Situé à l’extrémité occidentale de l’Europe, le Portugal est bordé à l’ouest et au sud par l’océan Atlantique, et au nord et à l’est par l’Espagne, pays avec lequel il partage 1 215 kilomètres de frontière terrestre. Sa localisation privilégiée le place au carrefour des routes maritimes qui relient l’Europe à l’Afrique et à l’Amérique. Outre le territoire continental, le pays comprend deux régions autonomes, l’archipel de Madère – au large des côtes africaines – et celui des Açores – dont les neuf îles se situent entre les continents européen et américain. D’une superficie de 92 074 kilomètres carrés, avec une population de 10,29 millions d’habitants en 2017, le Portugal est l’un des États-nations les plus anciens d’Europe. Il partage la péninsule Ibérique avec l’Espagne, dont les cordillères centrale et cantabrique se prolongent au Portugal, descendant en gradins jusqu’à l’océan Atlantique. Il forme un pays de contrastes entre un Nord de montagnes et de plateaux et un Sud de plaines, séparés par le fleuve Tage. Néanmoins, le Portugal présente une homogénéité linguistique aussi bien que culturelle, et possède une identité nationale bâtie sur l’histoire. La langue officielle est le portugais – depuis 1999, le mirandais a obtenu ce statut dans son aire d’influence (le plateau du haut Trás-os-Montes).

Portugal : drapeau. Portugal (1911). À la jonction des deux couleurs nationales, le vert et le rouge, est posée la sphère armillaire manuéline, jaune rehaussé de noir, qui représente la Terre et a été choisie par le roi Manuel Ier (1495-1521) comme symbole de l'épopée maritime des Portugais. Cette sphère est chargée des armoiries d'État, riches elles aussi de symboles historiques : au centre un écusson blanc, lui-même chargé de cinq écussons bleus portant chacun cinq points blancs (les plaies du Christ), le tout commémorant la victoire d'Afonso Henriques, premier roi du Portugal, sur cinq rois maures à Ourique en 1139. Le grand écusson blanc est cerné d'une bordure rouge émaillée de sept châteaux jaunes : ils figurent les sept places fortes reconquises sur les Maures et qui permirent à Alphonse III le Boulonnais (1248-1279) de fixer définitivement les limites du Portugal : Albufeira, Aljezur, Cacela, Faro, Loulé, Porches et Tavira.

..........

*Tâches à réaliser:*
A: Selon le texte sur le Portugal :
(i) Combien de kilomètres de frontière terrestre le pays partage-t-il avec l'Espagne ?
(ii) Quel fleuve sépare le Nord montagneux du Sud de plaines ?
(iii) Quel roi a choisi la sphère armillaire comme symbole de l'épopée maritime des Portugais ?
B: D'après le texte sur le Portugal, pourquoi la bordure rouge des armoiries porte-t-elle sept châteaux jaunes ?
C: Prolongez le texte sur le Portugal à partir de sa dernière phrase.
Le matériel présenté ensuite n'est pas nécessaire pour répondre.

*Données sources:*
..........

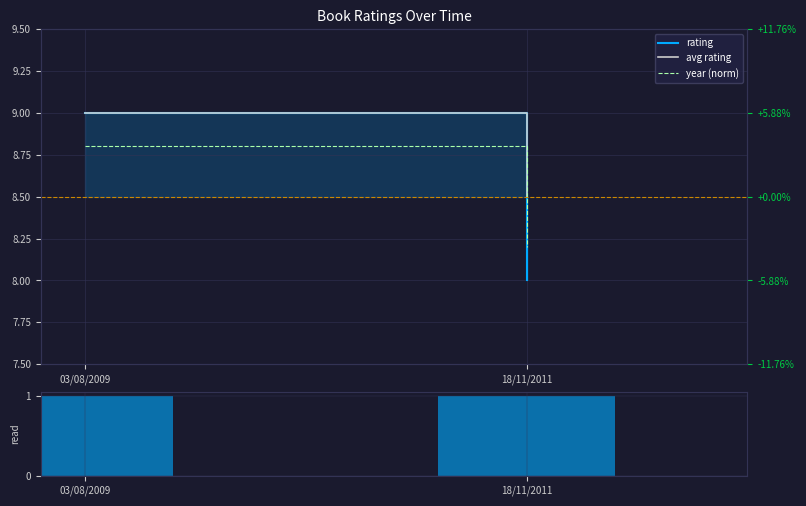

What is the difference between the highest and lowest values at 03/08/2009?

8.0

..........

*Liste des réponses:*
A:
(i) 1 215 kilomètres.
(ii) Le Tage.
(iii) Le roi Manuel Ier (1495-1521).

B: Ces sept châteaux figurent les sept places fortes reconquises sur les Maures : Albufeira, Aljezur, Cacela, Faro, Loulé, Porches et Tavira. Ces conquêtes ont permis à Alphonse III le Boulonnais de fixer définitivement les limites du Portugal.

C:
Héritier du brassage entre des populations autochtones et des peuples venus d’ailleurs, aux matrices culturelles diverses qui, depuis la préhistoire, sont au contact de la péninsule Ibérique, l’espace qui deviendra le royaume du Portugal ne commence à se singulariser qu’à la fin du IXe siècle. En 868, la terre de Portucale est conquise et intégrée dans le royaume de León. Le roi en fait un comté. Confié à Henri de Bourgogne par Alphonse VI, en 1094 ou 1095, pour assurer la défense de la frontière sud, il sut renforcer l’esprit d’autonomie de la noblesse portucalense. Lorsque, après la mort d’Henri, les intérêts du groupe sont menacés, celui-ci déclenche le processus qui aboutira à la naissance du royaume du Portugal, dont la date se situe entre les années 1139 et 1143. La consolidation du royaume se forge au long des XIIe et XIIIe siècles, au fil des guerres menées d’une part contre les musulmans pour l’élargissement du territoire et, d’autre part, contre le royaume de Castille pour asseoir l’indépendance.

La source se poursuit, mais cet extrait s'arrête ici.